At just 33 minutes, Taylor gets in and gets out on this filler-free album, with nine spare but loaded songs, mostly tender piano ballads, with a little countrified organ on cuts like “Lost and Found” and “American Child.” When the pace does pick up, it’s just enough for a barroom shuffler like “Do You Ever Feel Lonely.”

There’s plenty of gloom here, but it never feels melodramatic or self-indulgent. Taylor’s gift is in stating the human condition in poetic brevity. She’s an artist in full control of her powers.

 

Bob Dylan

 

“The Bootleg Series Volume 9: The Witmark Demos”

Columbia/Legacy

Just when you think the Bob Dylan bootleg barrel couldn’t be scraped any deeper, out comes “The Witmark Demos,” a true gem that actually sheds new light on the mighty troubadour.

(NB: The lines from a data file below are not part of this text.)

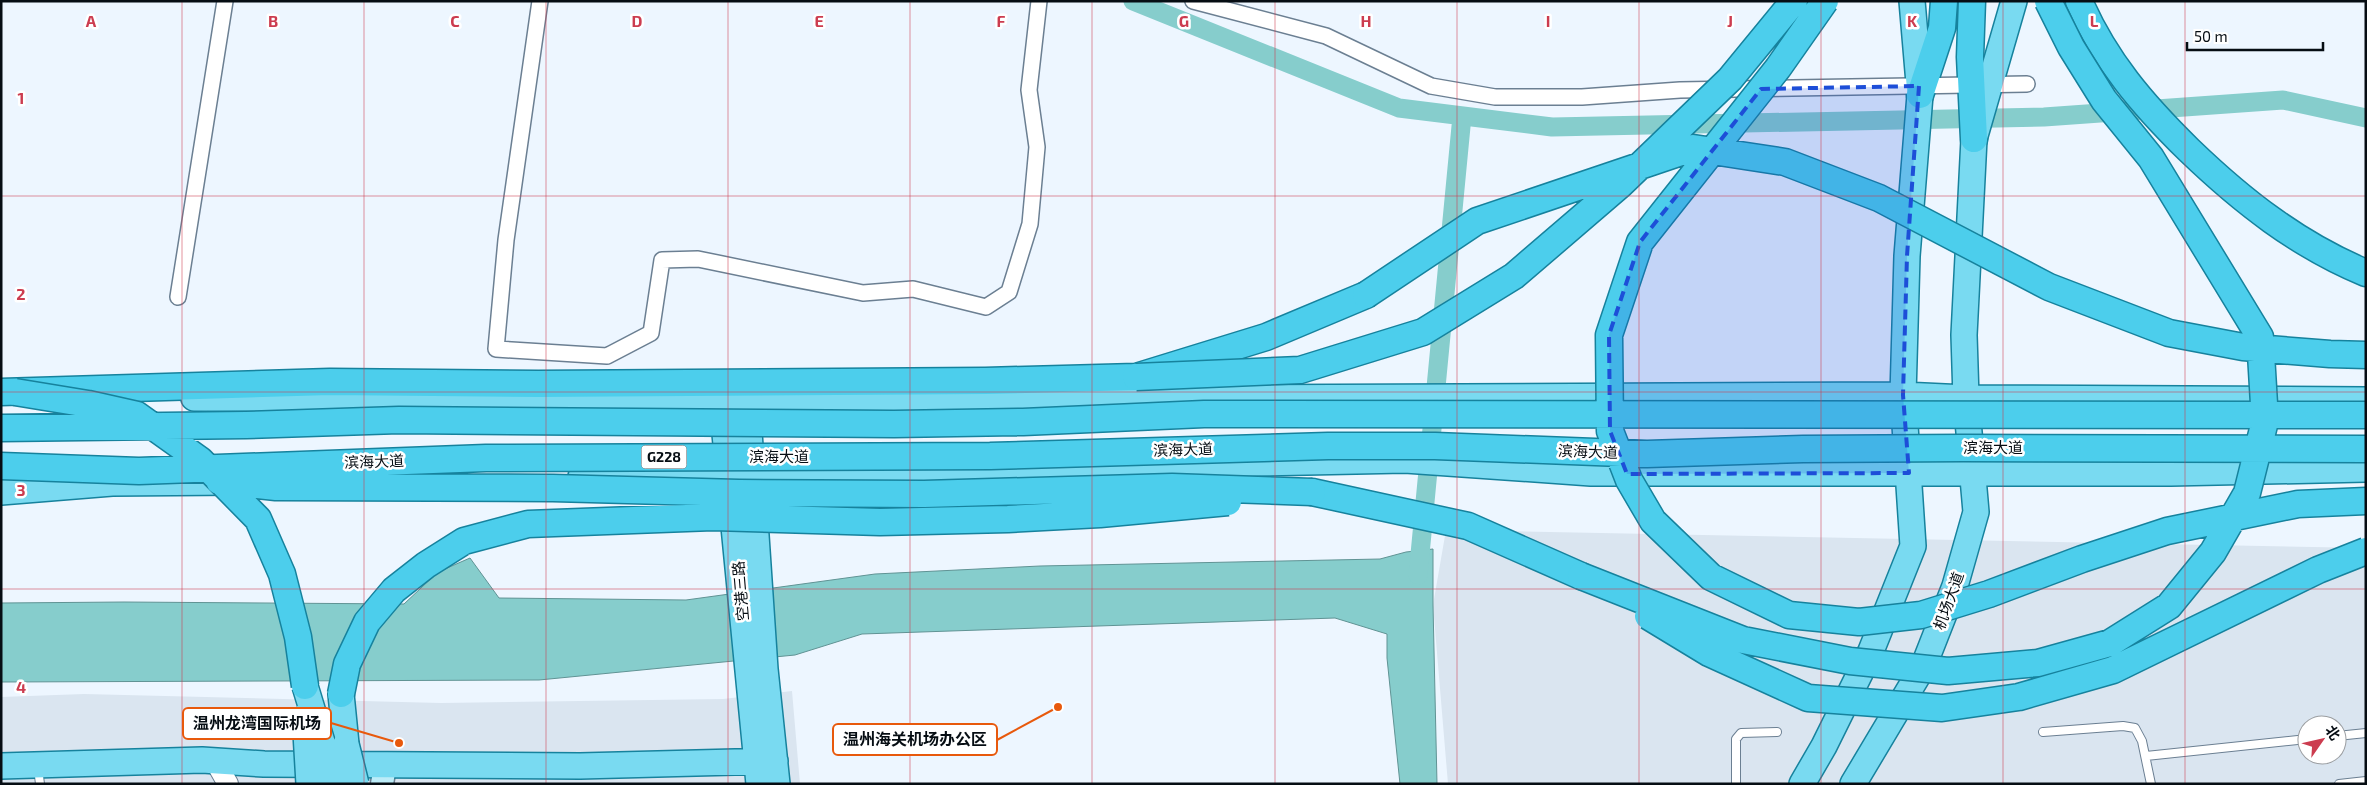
<svg xmlns="http://www.w3.org/2000/svg" width="2367" height="785" font-family="'Exo 2','Noto Sans SC',sans-serif">
  <style>
    .built { fill: #dae5f0; fill-rule: evenodd }
    .water { fill: #86cdcc; stroke: #609394 }
    .lines { fill: none; stroke-linecap: round; stroke-linejoin: round }
    .canal { stroke: #86cdcc; stroke-width: 19 }
    .service-casing { stroke: #6b7f92; stroke-width: 10 }
    .minor-casing { stroke: #6b7f92; stroke-width: 18 }
    .tertiary-casing { stroke: #6b7f92; stroke-width: 22 }
    .secondary-casing { stroke: #6b7f92; stroke-width: 25 }
    .primary-casing { stroke: #16829d; stroke-width: 28 }
    .trunk-casing { stroke: #16829d; stroke-width: 29 }
    .service { stroke: #fff; stroke-width: 8 }
    .minor { stroke: #fff; stroke-width: 15 }
    .tertiary { stroke: #fff; stroke-width: 20 }
    .secondary { stroke: #bcecf8; stroke-width: 22 }
    .primary { stroke: #79daf1; stroke-width: 25 }
    .trunk { stroke: #4cceec; stroke-width: 26 }
    .primary-bridge-casing { stroke: #16829d; stroke-width: 28; stroke-linecap: butt }
    .trunk-bridge-casing { stroke: #16829d; stroke-width: 29; stroke-linecap: butt }
    .primary-bridge { stroke: #79daf1; stroke-width: 25 }
    .trunk-bridge { stroke: #4cceec; stroke-width: 26 }
    .marked { fill: #1d4ed8; fill-opacity: 0.2; stroke: #1d4ed8; stroke-width: 4; stroke-dasharray: 10 6; stroke-linejoin: round }
    .grid { fill: none; stroke: #cc3c4f; stroke-width: 1; stroke-opacity: 0.55 }
    .labels { text-anchor: middle; stroke-width: 5; stroke-linejoin: round; paint-order: stroke }
    .shield { fill: #fff; stroke: #51565a; stroke-width: 1 }
    .shield-label { font-size: 14px; font-weight: bold; fill: #060d13 }
    .street-label { font-size: 15px; fill: #060d13; stroke: #fff }
    .grid-label { font-size: 16px; text-anchor: middle; font-weight: bold; fill: #cc3c4f; stroke: #fff; stroke-width: 5; stroke-linejoin: round; paint-order: stroke }
    .leader { fill: none; stroke: #e8590c; stroke-width: 2 }
    .callout-dot { fill: #e8590c; stroke: #fff; stroke-width: 2 }
    .callout { fill: #fff; stroke: #e8590c; stroke-width: 2 }
    .callout-label { font-size: 16px; text-anchor: middle; font-weight: bold; fill: #060d13 }
  </style>
  <rect width="100%" height="100%" fill="#edf6ff"/>
  <path class="built" d="M1446 530 2366 548V784H1448L1433 605ZM2307 725H2337V755H2307Z
    M792 691 800 784H1V697L84 694 441 703 723 699Z"/>
  <path class="water" d="M1433 549V605L1437 784H1400L1387 658V634L1335 618 862 634 795 655 539 680 1 682V603L124 602 404 604 438 572 470 558 499 598 686 600 875 574 1040 566 1380 559 1406 552Z"/>
  <g class="lines">
    <path class="canal" d="M1133 1 1399 108 1552 127 2044 117 2283 100 2366 118
      M1418 575 1462 116"/>
    <g class="service-casing">
      <path id="service" d="M2043 732 2123 726 2135 728 2142 741 2151 784
        M2337 736 2366 733
        M2146 756 2307 739
        M38 768 40 784
        M1736 784V739L1741 733 1777 732
        M2339 784 2366 781"/>
    </g>
    <g class="minor-casing">
      <path id="minor" d="M540 1 506 240 496 349 607 356 651 333 662 260 698 259 863 293 913 289 986 307 1009 292 1030 224 1037 147 1029 90 1039 1
        M1193 1 1326 36 1431 86 1495 97H1582L1680 90 2027 84
        M178 297 225 1"/>
    </g>
    <g class="tertiary-casing">
      <path id="tertiary" d="M215 761 228 784"/>
    </g>
    <g class="secondary-casing">
      <path id="secondary" d="M382 784 385 766"/>
    </g>
    <g class="primary-casing">
      <path id="primary" d="M194 398 747 400 1903 395 1966 398 2366 400
        M747 402 765 669 777 784
        M722 403 759 784
        M581 477 1405 460 1591 473H2171L2366 469
        M1 492 112 483 236 482
        M341 694 346 744
        M1 766 202 760 264 764 580 766 775 761
        M1802 784 1824 746 1871 651 1913 546 1903 395 1907 256 1920 95 1912 1
        M1853 784 1924 665 1955 586 1976 512 1966 398 1964 335 1974 139 2014 1"/>
    </g>
    <g class="trunk-casing">
      <path id="trunk" d="M1972 1 1970 57 1974 139
        M2079 1C2105 61 2143 105 2189 150 2242 201 2298 245 2366 273
        M1920 95 1942 28 1944 1
        M1 392 330 382 538 384 985 381 1136 377 1266 337 1366 295
        M1312 492 1468 526 1581 576"/>
    </g>
    <use href="#service" class="service"/>
    <use href="#minor" class="minor"/>
    <use href="#tertiary" class="tertiary"/>
    <use href="#secondary" class="secondary"/>
    <use href="#primary" class="primary"/>
    <use href="#trunk" class="trunk"/>
    <g class="primary-bridge-casing">
      <path id="primary-bridge" d="M305 686 322 742 332 784
        M305 716 309 784
        M346 744 356 784"/>
    </g>
    <g class="trunk-bridge-casing">
      <path id="trunk-bridge" d="M1825 1 1778 68 1640 242 1609 335 1610 431 1629 480 1653 521 1711 577 1789 615 1859 622 1921 615 1989 594 2082 559 2167 531 2298 504 2366 501
        M1366 295 1477 221 1693 148 1785 162 1879 198 2049 287 2169 333 2243 347 2330 354 2366 355
        M1136 377 1300 370 1423 332 1514 276 1620 185 1730 79 1794 1
        M15 392 88 404 137 415 200 460 258 519 282 574 298 637 305 686
        M1 428 246 425 399 420 894 424 1023 422 1204 414 2366 415
        M1 466 139 471 486 458 990 456 1328 446H1435L1647 454 1803 449 1963 448 2366 449
        M219 481 276 487 553 488 739 493 924 494 1172 487 1312 492
        M1581 576 1743 640 1850 661 1948 671 2038 663 2110 643 2169 606 2213 552 2247 493 2265 421 2260 337 2151 158 2104 100 2071 47 2048 1
        M1648 616 1709 653 1808 698 1942 708 2019 697 2113 670 2318 570 2366 551
        M341 694 347 664 367 622 394 590 426 565 464 541 528 524 713 517 880 522 1008 519 1100 514 1228 502"/>
    </g>
    <use href="#primary-bridge" class="primary-bridge"/>
    <use href="#trunk-bridge" class="trunk-bridge"/>
  </g>
  <path class="marked" d="M1919 86 1907 256 1903 395 1909 473 1627 474 1610 431 1609 335 1640 242 1761 89Z"/>
  <path class="grid" d="M182 1V784M364 1V784M546 1V784M728 1V784M910 1V784M1092 1V784M1275 1V784M1457 1V784M1639 1V784M1821 1V784M2003 1V784M2185 1V784M1 196H2366M1 392H2366M1 589H2366"/>
  <g class="labels">
    <rect class="shield" x="641.5" y="445.5" width="45" height="23" rx="4"/>
    <g class="shield-label">
      <text x="664" y="462">G228</text>
    </g>
    <g class="street-label">
      <text x="1993" y="453">滨海大道</text>
      <text transform="translate(1183 450) rotate(-2)" y="5">滨海大道</text>
      <text transform="translate(1588 452) rotate(2)" y="5">滨海大道</text>
      <text x="779" y="462">滨海大道</text>
      <text transform="translate(374 462) rotate(-2)" y="5">滨海大道</text>
      <text transform="translate(741 591) rotate(-95)" y="5">空港三路</text>
      <text transform="translate(1949 601) rotate(-70)" y="5">机场大道</text>
    </g>
  </g>
  <g class="grid-label">
    <text x="91" y="27">A</text>
    <text x="273" y="27">B</text>
    <text x="455" y="27">C</text>
    <text x="637" y="27">D</text>
    <text x="819" y="27">E</text>
    <text x="1001" y="27">F</text>
    <text x="1184" y="27">G</text>
    <text x="1366" y="27">H</text>
    <text x="1548" y="27">I</text>
    <text x="1730" y="27">J</text>
    <text x="1912" y="27">K</text>
    <text x="2094" y="27">L</text>
    <text x="21" y="104">1</text>
    <text x="21" y="300">2</text>
    <text x="21" y="496">3</text>
    <text x="21" y="693">4</text>
  </g>
  <path class="leader" d="M399 743L331 723M1058 707L997 740"/>
  <g class="callout-dot">
    <circle cx="399" cy="743" r="5"/>
    <circle cx="1058" cy="707" r="5"/>
  </g>
  <g class="callout">
    <rect x="183" y="708" width="148" height="31" rx="5"/>
    <rect x="833" y="724" width="164" height="31" rx="5"/>
  </g>
  <g class="callout-label">
    <text x="257" y="729">温州龙湾国际机场</text>
    <text x="915" y="745">温州海关机场办公区</text>
  </g>
  <rect width="2367" height="785" fill="none" stroke="#060d13" stroke-width="5"/>
  <g transform="translate(2322 740) rotate(56)"><circle r="24" fill="#ffffff" stroke="#9b9ea1"/>
  <path d="M0-4L9 19L0 12L-9 19Z" fill="#cc3c4f"/>
  <text y="-8" font-size="14" font-weight="bold" text-anchor="middle" fill="#060d13">北</text>
  </g>
  <path d="M2187 42v8h136v-8" fill="none" stroke="#060d13" stroke-width="2.5"/>
  <text x="2194" y="42" font-size="15" fill="#060d13" stroke="#ffffff" stroke-width="4" paint-order="stroke">50 m</text>
</svg>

Legal light, that is. While most of these songs have been circulating on black market bootlegs for 50 years, at least 15 of the songs are getting their first official commercial release.

Recorded for two publishing companies between 1962 and ’64, before Dylan was even 24, the songs are bare bones and solo, with Dylan accompanying himself on acoustic guitar, harmonica and piano.

What’s striking is how enduring many of these early songs have been, “Blowin’ in the Wind,” “Mr. Tambourine Man,” “Masters of War” and “The Times They are a Changin’.” What also jumps out is how universally beloved many of these songs are, having been covered by thousands upon thousands of artists over the years.

But, that’s not the real revelation. The fun of this two-CD box set is how charming the young Dylan could be. He forgets the words to “Man on the Street” and offers a bashful and rambling introduction to “Talking Bear Mountain Picnic Massacre Blues.”

The other even more important revelation is witnessing how quickly Dylan develops as a songwriter, pushing beyond the heavily Woody Guthrie-influenced folk ballads such as “Rambling Gambling Willie” and “Hard Times in New York Town” to the more poetically sophisticated “Boots of Spanish Leather” and “Paths of Victory.”

The only catch here is that the recordings aren’t exactly hi-fi. But so what. The rawness of the sessions only add to their historic allure and enhance the sense of being there for the big bang of a colossal career, the birth of one of the four or five best songwriters of the last 50 years.